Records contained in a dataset

################

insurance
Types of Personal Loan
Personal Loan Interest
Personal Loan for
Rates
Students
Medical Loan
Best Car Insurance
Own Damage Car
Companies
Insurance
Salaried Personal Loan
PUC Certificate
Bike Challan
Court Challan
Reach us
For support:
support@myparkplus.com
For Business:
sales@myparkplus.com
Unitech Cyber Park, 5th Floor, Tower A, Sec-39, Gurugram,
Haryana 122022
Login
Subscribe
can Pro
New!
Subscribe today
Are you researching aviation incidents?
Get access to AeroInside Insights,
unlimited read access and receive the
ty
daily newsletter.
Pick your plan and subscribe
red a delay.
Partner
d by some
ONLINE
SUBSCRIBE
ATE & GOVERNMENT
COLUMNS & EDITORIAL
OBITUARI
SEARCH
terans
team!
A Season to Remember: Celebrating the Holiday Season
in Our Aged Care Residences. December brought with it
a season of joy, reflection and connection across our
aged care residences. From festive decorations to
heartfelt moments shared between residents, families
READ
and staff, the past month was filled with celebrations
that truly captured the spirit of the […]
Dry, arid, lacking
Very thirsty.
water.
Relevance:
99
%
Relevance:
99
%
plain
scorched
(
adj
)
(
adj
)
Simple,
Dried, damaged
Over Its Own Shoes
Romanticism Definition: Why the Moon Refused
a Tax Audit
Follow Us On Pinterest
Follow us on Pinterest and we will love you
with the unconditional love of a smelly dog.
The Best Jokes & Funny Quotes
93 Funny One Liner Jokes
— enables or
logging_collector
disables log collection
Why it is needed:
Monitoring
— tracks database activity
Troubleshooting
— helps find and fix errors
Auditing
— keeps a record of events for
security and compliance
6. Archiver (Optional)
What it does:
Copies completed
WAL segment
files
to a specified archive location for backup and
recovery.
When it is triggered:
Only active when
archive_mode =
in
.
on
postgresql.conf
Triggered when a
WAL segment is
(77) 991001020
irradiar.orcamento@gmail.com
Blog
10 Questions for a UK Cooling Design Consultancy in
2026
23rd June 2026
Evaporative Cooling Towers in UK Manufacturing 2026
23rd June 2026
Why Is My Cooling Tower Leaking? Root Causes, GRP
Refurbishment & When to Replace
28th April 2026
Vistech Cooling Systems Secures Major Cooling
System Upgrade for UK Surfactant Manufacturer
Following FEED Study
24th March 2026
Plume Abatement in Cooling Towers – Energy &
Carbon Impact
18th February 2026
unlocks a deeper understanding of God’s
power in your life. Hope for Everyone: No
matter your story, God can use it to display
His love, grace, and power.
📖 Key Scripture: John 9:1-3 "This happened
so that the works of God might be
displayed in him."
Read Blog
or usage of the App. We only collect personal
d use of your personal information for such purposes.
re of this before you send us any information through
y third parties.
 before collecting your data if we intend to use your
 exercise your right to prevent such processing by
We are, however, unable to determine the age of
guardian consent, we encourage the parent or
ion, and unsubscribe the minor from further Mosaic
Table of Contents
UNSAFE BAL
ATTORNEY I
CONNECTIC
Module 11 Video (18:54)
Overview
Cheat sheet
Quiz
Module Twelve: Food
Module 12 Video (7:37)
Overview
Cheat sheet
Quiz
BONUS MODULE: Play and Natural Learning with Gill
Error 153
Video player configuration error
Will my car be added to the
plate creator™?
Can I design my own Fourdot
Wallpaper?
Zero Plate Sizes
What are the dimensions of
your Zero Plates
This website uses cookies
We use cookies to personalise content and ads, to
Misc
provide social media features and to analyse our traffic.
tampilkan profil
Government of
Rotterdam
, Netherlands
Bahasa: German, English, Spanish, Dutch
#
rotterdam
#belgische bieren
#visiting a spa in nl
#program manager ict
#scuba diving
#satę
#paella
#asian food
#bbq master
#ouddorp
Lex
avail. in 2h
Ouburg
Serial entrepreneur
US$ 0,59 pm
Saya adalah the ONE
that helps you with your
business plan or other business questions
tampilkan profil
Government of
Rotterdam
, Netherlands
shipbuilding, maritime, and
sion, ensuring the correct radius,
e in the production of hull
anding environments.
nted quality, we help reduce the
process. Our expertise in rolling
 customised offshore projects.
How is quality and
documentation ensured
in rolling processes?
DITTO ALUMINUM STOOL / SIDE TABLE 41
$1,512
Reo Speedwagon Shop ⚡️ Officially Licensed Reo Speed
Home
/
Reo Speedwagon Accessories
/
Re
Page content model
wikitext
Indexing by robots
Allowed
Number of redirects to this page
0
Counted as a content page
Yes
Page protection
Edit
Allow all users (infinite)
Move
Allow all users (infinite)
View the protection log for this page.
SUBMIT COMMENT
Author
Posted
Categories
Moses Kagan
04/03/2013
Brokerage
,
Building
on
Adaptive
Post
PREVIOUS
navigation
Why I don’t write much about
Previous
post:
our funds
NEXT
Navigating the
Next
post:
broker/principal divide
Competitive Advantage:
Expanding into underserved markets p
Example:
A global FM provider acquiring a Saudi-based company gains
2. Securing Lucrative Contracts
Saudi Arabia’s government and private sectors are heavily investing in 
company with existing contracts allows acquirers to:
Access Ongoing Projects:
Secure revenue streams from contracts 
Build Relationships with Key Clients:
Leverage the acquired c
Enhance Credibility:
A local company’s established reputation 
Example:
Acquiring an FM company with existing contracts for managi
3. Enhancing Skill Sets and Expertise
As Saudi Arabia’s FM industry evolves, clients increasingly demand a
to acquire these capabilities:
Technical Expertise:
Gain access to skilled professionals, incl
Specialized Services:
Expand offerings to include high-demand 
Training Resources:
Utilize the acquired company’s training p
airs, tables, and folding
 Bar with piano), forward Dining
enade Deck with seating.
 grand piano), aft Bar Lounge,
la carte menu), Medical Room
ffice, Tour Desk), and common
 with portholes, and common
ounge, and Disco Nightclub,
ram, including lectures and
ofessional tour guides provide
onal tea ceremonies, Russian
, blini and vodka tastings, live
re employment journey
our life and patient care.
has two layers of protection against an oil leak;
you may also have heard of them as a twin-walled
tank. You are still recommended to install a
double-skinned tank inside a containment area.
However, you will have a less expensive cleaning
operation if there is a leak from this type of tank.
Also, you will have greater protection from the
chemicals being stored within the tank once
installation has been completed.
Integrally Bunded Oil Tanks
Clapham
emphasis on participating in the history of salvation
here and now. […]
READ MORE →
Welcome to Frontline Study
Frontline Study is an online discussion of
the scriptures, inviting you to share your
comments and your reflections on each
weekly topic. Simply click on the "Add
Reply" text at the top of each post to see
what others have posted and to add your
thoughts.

################

#### THE PROBLEM
Whenever a line in the entries above includes the word "Speedwagon", pull that line out.

#### YOUR RESPONSE
Reo Speedwagon Shop ⚡️ Officially Licensed Reo Speed
Reo Speedwagon Accessories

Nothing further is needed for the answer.